Extracted text:
Limiting the percentage of ordered rows retrieved in Oracle 12c


In a previous post I compared two solutions for the same ranking
problem. Now I would like to compare two solutions for the same
percentages report.
The goal of the query: Let's see the first 5% rows of the total
rows according to the salary in descending way.
Let's consider the solution in Oracle 12c, where we can use the
new FETCH {FIRST|NEXT}  <pct> PERCENT ROWS clause:
SELECT /*+ GATHER_PLAN_STATISTICS */  employee_id, last_name, salary
FROM employees  ORDER BY salary DESC  FETCH FIRST 5 PERCENT ROWS
ONLY;

EMPLOYEE_ID LAST_NAME      SALARY
----------- ------------ --------
100 King               24000
101 Kochhar            17000
102 De Haan            17000
145 Russell            14000
146 Partners           13500
201 Hartstein          13000

6 rows selected
One of the possible traditional solution uses
the cumulative distribution (CUME_DIST) analytic function.
SELECT /*+ GATHER_PLAN_STATISTICS */  E.*
FROM
(SELECT employee_id, last_name, salary,
CUME_DIST()  OVER( ORDER BY  Salary DESC) cum_dist
FROM employees  ORDER BY salarY DESC) E
WHERE E.CUM_DIST<=0.05;

EMPLOYEE_ID LAST_NAME     SALARY        CUM_DIST
----------- --------- ----------   -------------
100         King           24000   0.009345794393
101      Kochhar           17000   0.02803738318
102      De Haan           17000   0.02803738318
145      Russell           14000   0.03738317757
146     Partners           13500   0.04672897196
Let's consider the execution plan for that query which 
uses the new FETCH {FIRST|NEXT} <pct> PERCENT ROWS clause:
Executions:1 | is_bind_sensitive:N  | is_bind_aware: N | Parsing schema:HR | Disk reads:0 | Consistent gets:1555
SQL_ID  1jnwttv1rt22u, child number 0
-------------------------------------
SELECT /*+ GATHER_PLAN_STATISTICS */  employee_id, last_name, salary
FROM employees  ORDER BY salary DESC  FETCH FIRST 5 PERCENT ROWS ONLY

Plan hash value: 720055818

---------------------------------------------------------------------------------
| Id  | Operation           | Name      | Rows  | Bytes | Cost (%CPU)| Time     |
---------------------------------------------------------------------------------
|   0 | SELECT STATEMENT    |           |       |       |     3 (100)|          |
|*  1 |  VIEW               |           |   107 |  8453 |     3   (0)| 00:00:01 |
|   2 |   WINDOW SORT       |           |   107 |  1712 |     3   (0)| 00:00:01 |
|   3 |    TABLE ACCESS FULL| EMPLOYEES |   107 |  1712 |     3   (0)| 00:00:01 |
---------------------------------------------------------------------------------

Predicate Information (identified by operation id):
---------------------------------------------------

1 - filter("from$_subquery$_002"."rowlimit_$$_rownumber"<=CEIL("from$_
subquery$_002"."rowlimit_$$_total"*5/100))

Requirement: Name each operation that appears in the Operation column of the execution plan in the Oracle 12c row-limiting text.

Provided data:

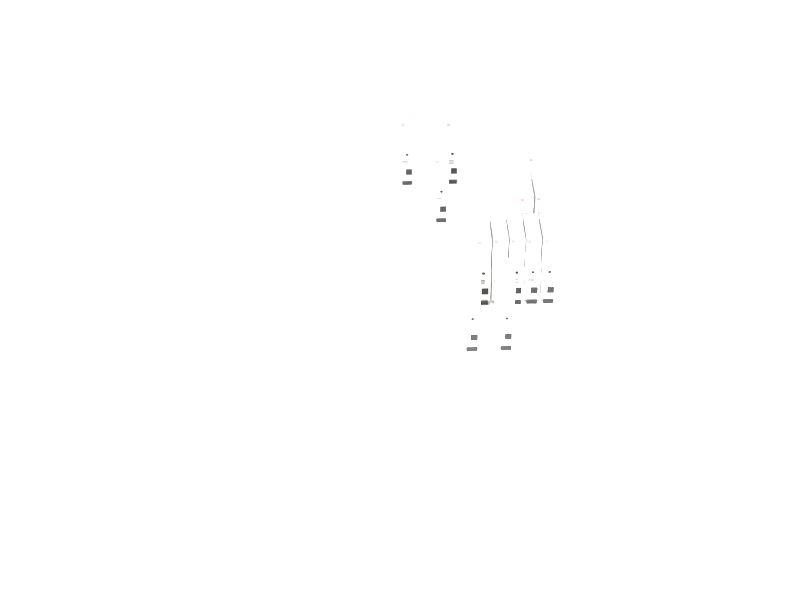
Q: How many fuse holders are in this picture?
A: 13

The solution: SELECT STATEMENT, VIEW, WINDOW SORT, TABLE ACCESS FULL